▶ [PAGE EXCERPT]
-------------------------
Question about the tattoos for the owners in the service world.

How many of your customers have told you they don't like seeing tattoos? I'm just curious if it's just a stereotype or people are really requesting that.

I'm tattooed not sleeves, on the inside of my arms and I have them up my arms, when I'm working on a cabinet sink or something of that nature and wearing a short sleeved shirt they show. I have had customers ask me what they mean and when I tell them they really like the meanings of them.

I'm not saying all people see it that way...


----------



## Abel Plumber (Sep 3, 2011)

Let your interviewer know that your serious about making this your career, they want to know that your not going to waste their time and yours. All you have to do is care, if you dont care and dont have pride in your work youll become one of the hacks we all love to laugh at. Always think "what if", you need to be aware of your surroundings whether your doing service or new construction. Just use common sense!!!


----------



## U666A (Dec 11, 2010)

Plumberman said:


> Question about the tattoos for the owners in the service world.
> 
> How many of your customers have told you they don't like seeing tattoos? I'm just curious if it's just a stereotype or people are really requesting that.
> 
> ...


Fixed it for 'ya...

:laughing:


----------



## Plumberman (Jul 7, 2008)

U666A said:


> Fixed it for 'ya...
> 
> :laughing:


Don't you have an igloo to go un thaw or something?!?


----------



## rocksteady (Oct 8, 2008)

I work for a lot of folks that are in their 50's on up. While they might not say anything, I think they prefer non-tatted. Now, I'm not the white shirt, pressed slacks, bow-tie wearing plumber but I have come to the realization (more now that I'm an owner) that appearance means a lot to some people. I don't think it's the tattoos as much as the initial shock of seeing a sleeved guy you've never met standing at your door. Even if you come in wearing a jacket and only get 2 minutes to strike up a conversation before they see your ink, I think it lets them see YOU and not your appearance. Once the customer is comfortable with you, I don't think it matters much but it's that initial impression that's important. 






Paul


----------



## Plumberman (Jul 7, 2008)
-------------------------
(Stored data)
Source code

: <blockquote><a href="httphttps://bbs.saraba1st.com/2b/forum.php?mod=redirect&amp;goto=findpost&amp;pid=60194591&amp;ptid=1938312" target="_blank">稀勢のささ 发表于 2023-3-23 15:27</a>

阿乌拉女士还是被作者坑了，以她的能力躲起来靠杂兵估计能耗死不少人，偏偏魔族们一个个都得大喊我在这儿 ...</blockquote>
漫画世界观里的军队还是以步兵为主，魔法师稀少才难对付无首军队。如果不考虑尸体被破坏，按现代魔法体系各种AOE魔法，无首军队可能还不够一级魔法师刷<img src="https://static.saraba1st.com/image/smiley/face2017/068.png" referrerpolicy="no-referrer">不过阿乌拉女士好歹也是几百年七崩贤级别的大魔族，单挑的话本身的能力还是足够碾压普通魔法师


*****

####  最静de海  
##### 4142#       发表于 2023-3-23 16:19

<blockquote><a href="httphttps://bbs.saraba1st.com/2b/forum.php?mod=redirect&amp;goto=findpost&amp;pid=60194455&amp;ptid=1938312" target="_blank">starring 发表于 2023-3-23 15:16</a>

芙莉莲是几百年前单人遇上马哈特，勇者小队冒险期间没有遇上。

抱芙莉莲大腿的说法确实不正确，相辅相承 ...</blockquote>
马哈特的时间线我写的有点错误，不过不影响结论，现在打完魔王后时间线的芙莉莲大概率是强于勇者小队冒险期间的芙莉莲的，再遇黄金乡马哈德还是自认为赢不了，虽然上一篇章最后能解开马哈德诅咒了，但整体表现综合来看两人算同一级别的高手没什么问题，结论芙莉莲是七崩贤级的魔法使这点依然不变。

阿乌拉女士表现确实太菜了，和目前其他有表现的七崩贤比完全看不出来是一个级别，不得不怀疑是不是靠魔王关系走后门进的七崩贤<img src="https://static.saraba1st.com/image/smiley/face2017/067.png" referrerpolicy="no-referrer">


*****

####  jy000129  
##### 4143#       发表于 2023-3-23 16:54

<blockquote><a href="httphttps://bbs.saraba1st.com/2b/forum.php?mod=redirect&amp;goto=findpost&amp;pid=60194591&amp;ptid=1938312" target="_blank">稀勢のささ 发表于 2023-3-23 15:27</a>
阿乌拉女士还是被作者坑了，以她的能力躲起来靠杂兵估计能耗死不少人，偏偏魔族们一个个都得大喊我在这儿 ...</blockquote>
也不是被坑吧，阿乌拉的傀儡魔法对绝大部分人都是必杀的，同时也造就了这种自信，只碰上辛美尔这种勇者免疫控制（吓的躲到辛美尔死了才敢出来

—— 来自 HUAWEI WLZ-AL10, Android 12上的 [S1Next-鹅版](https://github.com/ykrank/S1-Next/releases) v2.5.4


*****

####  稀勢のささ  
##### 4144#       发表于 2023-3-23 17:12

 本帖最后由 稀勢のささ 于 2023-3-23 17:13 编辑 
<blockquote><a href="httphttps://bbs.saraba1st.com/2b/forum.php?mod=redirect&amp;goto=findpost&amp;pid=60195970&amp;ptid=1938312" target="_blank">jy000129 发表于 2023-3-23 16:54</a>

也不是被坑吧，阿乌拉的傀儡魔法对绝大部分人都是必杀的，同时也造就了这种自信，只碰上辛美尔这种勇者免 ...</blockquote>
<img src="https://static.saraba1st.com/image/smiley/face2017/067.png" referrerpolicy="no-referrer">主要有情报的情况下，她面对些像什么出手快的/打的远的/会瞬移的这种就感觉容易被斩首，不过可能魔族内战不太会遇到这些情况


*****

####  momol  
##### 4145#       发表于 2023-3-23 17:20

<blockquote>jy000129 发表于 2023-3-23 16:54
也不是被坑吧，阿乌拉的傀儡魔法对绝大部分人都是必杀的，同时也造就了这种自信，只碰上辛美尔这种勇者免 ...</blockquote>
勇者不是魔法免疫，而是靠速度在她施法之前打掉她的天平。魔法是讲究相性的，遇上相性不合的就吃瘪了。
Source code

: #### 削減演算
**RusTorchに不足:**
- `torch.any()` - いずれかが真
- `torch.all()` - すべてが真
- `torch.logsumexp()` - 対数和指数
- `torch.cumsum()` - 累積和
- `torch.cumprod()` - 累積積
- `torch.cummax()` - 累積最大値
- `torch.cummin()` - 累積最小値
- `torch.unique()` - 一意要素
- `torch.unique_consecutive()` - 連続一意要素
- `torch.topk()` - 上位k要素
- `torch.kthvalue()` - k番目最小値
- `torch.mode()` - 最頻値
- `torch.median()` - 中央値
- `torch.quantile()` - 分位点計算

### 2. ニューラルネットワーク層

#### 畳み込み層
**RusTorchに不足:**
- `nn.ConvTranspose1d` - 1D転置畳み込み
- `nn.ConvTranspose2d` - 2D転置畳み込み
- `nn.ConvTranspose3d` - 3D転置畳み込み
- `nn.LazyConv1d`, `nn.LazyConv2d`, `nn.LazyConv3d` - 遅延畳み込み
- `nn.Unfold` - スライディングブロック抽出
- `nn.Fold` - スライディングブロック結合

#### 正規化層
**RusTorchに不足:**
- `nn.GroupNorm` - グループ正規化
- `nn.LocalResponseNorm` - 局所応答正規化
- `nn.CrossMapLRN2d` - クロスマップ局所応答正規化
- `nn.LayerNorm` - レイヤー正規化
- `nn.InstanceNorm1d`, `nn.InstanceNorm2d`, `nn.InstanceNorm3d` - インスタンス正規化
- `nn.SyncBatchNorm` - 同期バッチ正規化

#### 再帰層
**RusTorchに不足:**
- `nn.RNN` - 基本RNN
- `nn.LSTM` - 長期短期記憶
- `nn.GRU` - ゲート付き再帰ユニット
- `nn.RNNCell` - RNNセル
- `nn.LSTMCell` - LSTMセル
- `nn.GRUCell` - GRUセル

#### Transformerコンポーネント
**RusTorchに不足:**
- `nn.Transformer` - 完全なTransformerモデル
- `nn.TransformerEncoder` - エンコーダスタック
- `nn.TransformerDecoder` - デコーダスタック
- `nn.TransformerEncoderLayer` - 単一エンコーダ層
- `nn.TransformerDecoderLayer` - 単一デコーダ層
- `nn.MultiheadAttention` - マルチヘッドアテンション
-------------------------
▶ [INSTRUCTIONS]
1. Condense the paragraph in the forum thread that begins "I work for a lot of folks" into a short bulleted list that keeps its main points.
2. Write what comes next in the forum thread about tattoos, starting after its final line.

▶ [RESPONSES TO THE EXERCISE]
1.
- Many of the writer's customers are in their 50s or older, and they likely prefer a plumber without tattoos even if they don't say so.
- The writer doesn't dress formally, but has realized, especially since becoming an owner, that appearance matters a lot to some people.
- The issue is less the tattoos themselves than the initial shock of finding a sleeved stranger at the door.
- Arriving in a jacket and talking for even two minutes before the ink shows lets customers see the person rather than the appearance.
- Once customers are comfortable, tattoos matter little; the first impression is what counts.

2.
I see your point.


----------



## TX MECH PLUMBER (May 27, 2011)

Tattoos should be covered when doing any service ... How much plumbing do you know ?? Thats what I'd ask and I want to hear I know this and this but I'd learn it your way and I want to make this my career, I take this serious, but want to enjoy working and learning this trade and one day after I have earned my stripes and pass my test then maybe I can pass on what I've learned. I work hard and am nit afraid to get dirty


----------



## Redwood (Sep 8, 2008)

Plumberman said:


> Question about the tattoos for the owners in the service world.
> 
> How many of your customers have told you they don't like seeing tattoos? I'm just curious if it's just a stereotype or people are really requesting that.
> 
> I'm not saying all people see it that way...


I'm not an owner, but am a service plumber...

Every job you go to is a sales call.
Many of them customers that you have never met before....
While some people may not have an objection, why take a chance and possibly of losing a sale because because the customer was turned off by tats...

I have no idea of the numbers but why risk even one...


----------



## nhmaster3015 (Aug 5, 2008)

I find that most customers object to Louis the Circus freak showing up at their door as well as some guy with ear lobes that make him look like a native savage wannabe. Call me old fashioned but this whole tat thing is a pretty stupid thing to do you yourself if you plan on dealing with the general public. Not everybody is into skulls, swords, snakes, roses and friggin unicorns. For christ's sakes, can't anybody come up with something new.


----------



## TX MECH PLUMBER (May 27, 2011)

nhmaster3015 said:


> I find that most customers object to Louis the Circus freak showing up at their door as well as some guy with ear lobes that make him look like a native savage wannabe. Call me old fashioned but this whole tat thing is a pretty stupid thing to do you yourself if you plan on dealing with the general public. Not everybody is into skulls, swords, snakes, roses and friggin unicorns. For christ's sakes, can't anybody come up with something new.


I have something new, I am very original, one of the only guys I know that's has it ....... I have no tattoos or piercings. That makes me original .... I'm in mech plumbing but still care about my presentation and always keep my shirt tucked in


----------



## gear junkie (Jun 20, 2008)

In no particular order.

Eyes and ears open, mouth shut. 

Never walk empty handed on a jobsite. 

Don't ever say...can't see that from the house 

Honesty is the best policy

Bad news doesn't get better with time.

Don't ever think you know everything...quit if that day ever happens.

Learn how to use a tape measure and level.

Nobody respects a kiss ass.

Work everyday like it may be your last day.

Yesterday's success doesn't allow you to *&ck up today.


----------



## leakfree (Apr 3, 2011)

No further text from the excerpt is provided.